The on-again, off-again U.S.-China trade talks are set to resume next month.
Economies and markets around the world have been affected by the two nations’ dispute and tit-for-tat tariff tantrums. If negotiations de-escalate tensions and produce possible resolutions, market volatility might settle down.
The Trump Administration is determined to reduce the United States’ $419 billion trade deficit with China. This imbalance has run for decades and helped foster a stunning economic surge in China. In the past 50 years, China has evolved from a nation of abject poverty into the world’s second largest economy with a middle class of 350 million within its 1.3 billion population.

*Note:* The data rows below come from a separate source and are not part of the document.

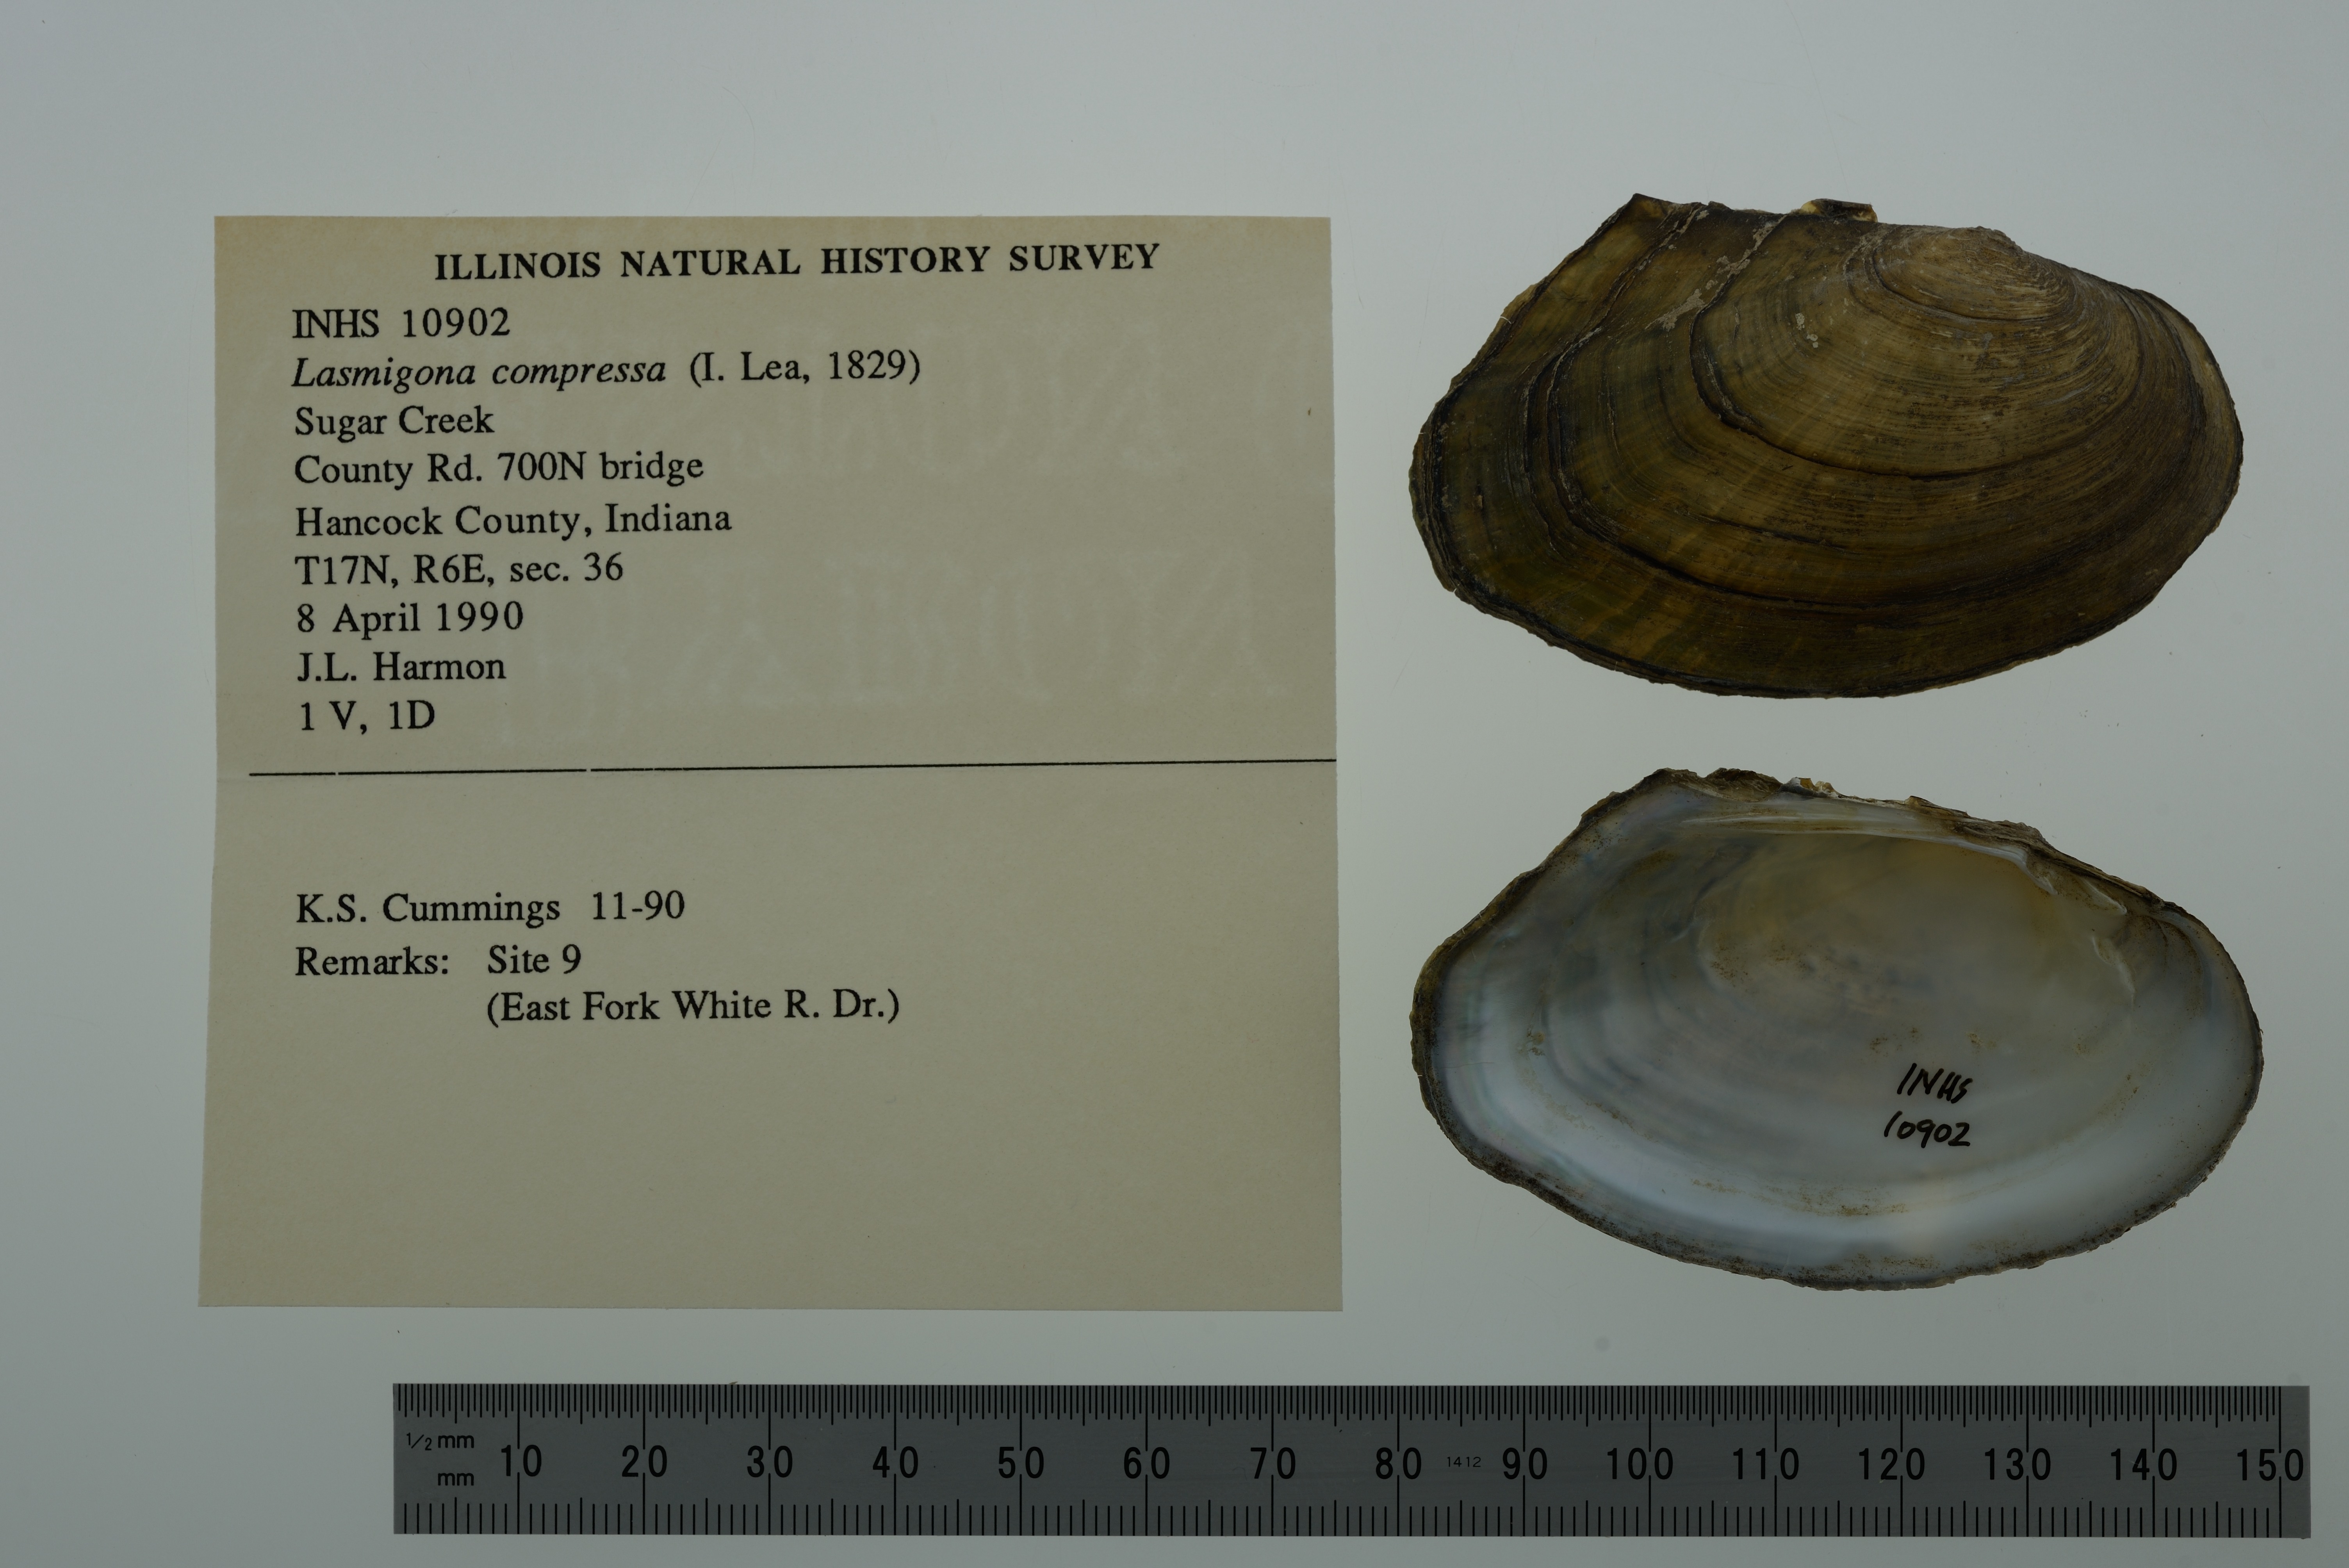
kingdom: Animalia
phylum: Mollusca
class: Bivalvia
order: Unionida
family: Unionidae
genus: Lasmigona
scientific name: Lasmigona compressa
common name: Creek heelsplitter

Corporate America played a big role in this economic boom but also paid a price. In AMG’s visits to China, U.S. companies repeatedly mentioned that the cost of doing business in China meant partnering with Chinese companies, which often resulted in forced intellectual-property transfers, such as giving up patent protections. That meant Chinese workers started making the products previously imported from America. In essence, the Chinese economy was being built at the expense of U.S. workers.
But this ongoing trade conflict is just one of many economic issues facing China’s communist party and its leader, Xi Jinping. The totalitarian nation has long-term economic goals that require 5% or greater growth. But achieving this with a population expected to begin decreasing in the next decade and over-capacity in industries such as steel, aluminum and basic construction would be nearly impossible unless China does the following:
- Creates a more innovative and productive labor force.
- Realizes advancements in sciences, technology, and engineering.
- Secures unimpeded access to raw materials and energy source.
Xi has stated that China’s internal success depends on worldwide economic growth and harmony. Enter his Belt and Road Initiative, which could reshape China and the world economic order.